[Task to complete]
Provide only the number of lines below in which the string "politika" occurs.
** Opening Materials provided block **
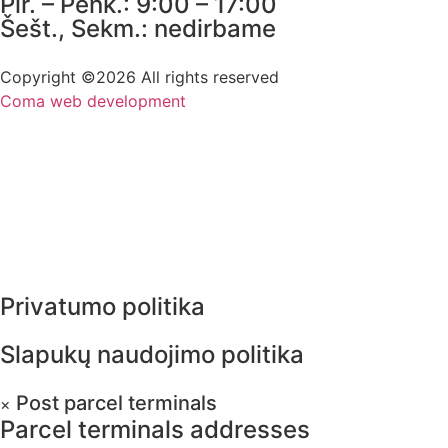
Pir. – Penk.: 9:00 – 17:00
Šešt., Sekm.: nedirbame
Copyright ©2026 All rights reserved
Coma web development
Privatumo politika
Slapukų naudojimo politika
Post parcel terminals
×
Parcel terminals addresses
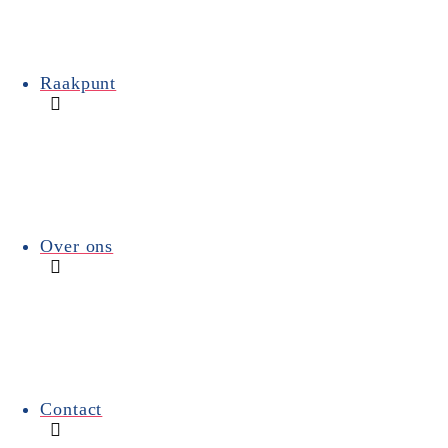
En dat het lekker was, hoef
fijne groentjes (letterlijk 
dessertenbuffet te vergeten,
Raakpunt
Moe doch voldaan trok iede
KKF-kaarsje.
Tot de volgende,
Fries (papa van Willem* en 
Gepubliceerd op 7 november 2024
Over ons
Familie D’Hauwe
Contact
** Closing Materials provided block **
[Response to the exercise]
2